# Need ID



## Gades (Mar 27, 2008)

I have a friend who bought these 2 of these fish that he were told were green chromis. I'm sure theses are green chromis so can anyone help identify these fish?


















Thanks,


----------



## Will (Jul 24, 2008)

What are you asking? Your message makes no sense.

There are blue/green Chromis:


----------



## carmenh (Dec 20, 2009)

Did you mean to attach pics? I find the easiest way is to upload them to photobucket and copy the link in your message 



Gades said:


> I have a friend who bought these 2 of these fish that he were told were green chromis. I'm sure theses are green chromis so can anyone help identify these fish?
> 
> 
> 
> ...


----------



## Gades (Mar 27, 2008)

Sorry, yes i meant to attach the photos.....lets try this again.

So basically my friend bought these fish recently and the lfs said they were green chromis. I don't think they are so I'm looking for some help to ID them.

Thanks for the help everyone


----------



## Will (Jul 24, 2008)

Well the fish looks stressed and the pics are poor, so it's a bit difficult to Id, however just based on the barring, body, and fin shape, I'd be guessing it might be some sort of... Sergeant Major Damselfish or Bengal Sergeant. Something along those lines. Was there any colour to it?

I'd be taking them back, especially if you friend was expecting to be buying green chromis.

I REALLY feel like I've seen this fish before, probably even sold them in the past, I just can't come up with a name from memory.


----------



## Chris S (Dec 19, 2007)

I wracked my brain too, I can't pinpoint this fish. Anyone?

Not Blue/Green Chromis though, 100% sure of that.


----------



## 50seven (Feb 14, 2010)

Chris S said:


> I wracked my brain too, I can't pinpoint this fish. Anyone?
> 
> Not Blue/Green Chromis though, 100% sure of that.


+1

Chris I was thinking you'd pipe in and know it... been searching around but to no avail.
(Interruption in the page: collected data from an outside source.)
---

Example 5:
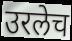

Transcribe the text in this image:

उरलेच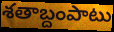
శతాబ్దంపాటు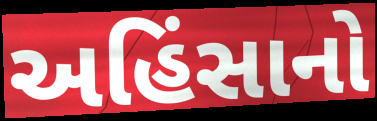
અહિંસાનો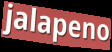
jalapenoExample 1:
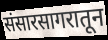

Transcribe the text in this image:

संसारसागरातून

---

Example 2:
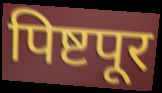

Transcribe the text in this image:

पिष्टपूर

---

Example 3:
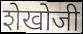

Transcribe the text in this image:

शेखोजी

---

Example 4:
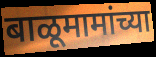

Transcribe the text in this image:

बाळूमामांच्या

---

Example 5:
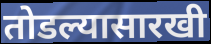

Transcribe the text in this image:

तोडल्यासारखी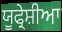
ਯੂਫ੍ਰੇਸ਼ੀਆ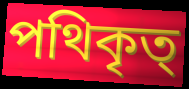
পথিকৃত্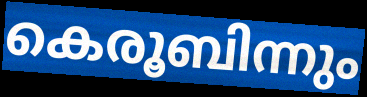
കെരൂബിന്നും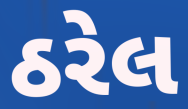
ઠરેલ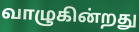
வாழுகின்றது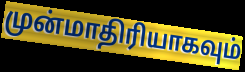
முன்மாதிரியாகவும்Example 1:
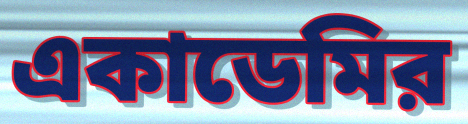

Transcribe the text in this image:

একাডেমির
It honestly looks like some kind of freshwater fish rather than marine.


----------



## Will (Jul 24, 2008)

Seven-bar Sergeant
_Abudefduf septemfasciatus_

 ???


----------



## Chris S (Dec 19, 2007)

To me, this fish does not look like any type of damsel.
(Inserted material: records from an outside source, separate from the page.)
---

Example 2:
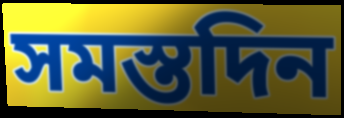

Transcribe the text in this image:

সমস্তদিন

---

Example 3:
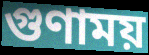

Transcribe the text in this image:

গুণাময়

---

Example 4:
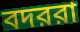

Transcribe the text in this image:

বদররা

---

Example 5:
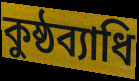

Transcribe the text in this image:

কুষ্ঠব্যাধি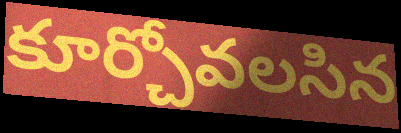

Reminds me of a freshwater fish as well =D


----------



## Gades (Mar 27, 2008)

Thanks guys ill let my friend know that they are still damsels. Anyone know if these turn into little aggressive monsters like other damsels? I also thought they looked like freshwater severums too when I first saw them


----------



## sinner (Sep 25, 2010)

baby northern ontario rock bass?


----------



## teemee (Aug 29, 2009)

I'll check out my indo-pacific id book when I'm at my parents tomorrow. If that's where its from, it'll be in there.


----------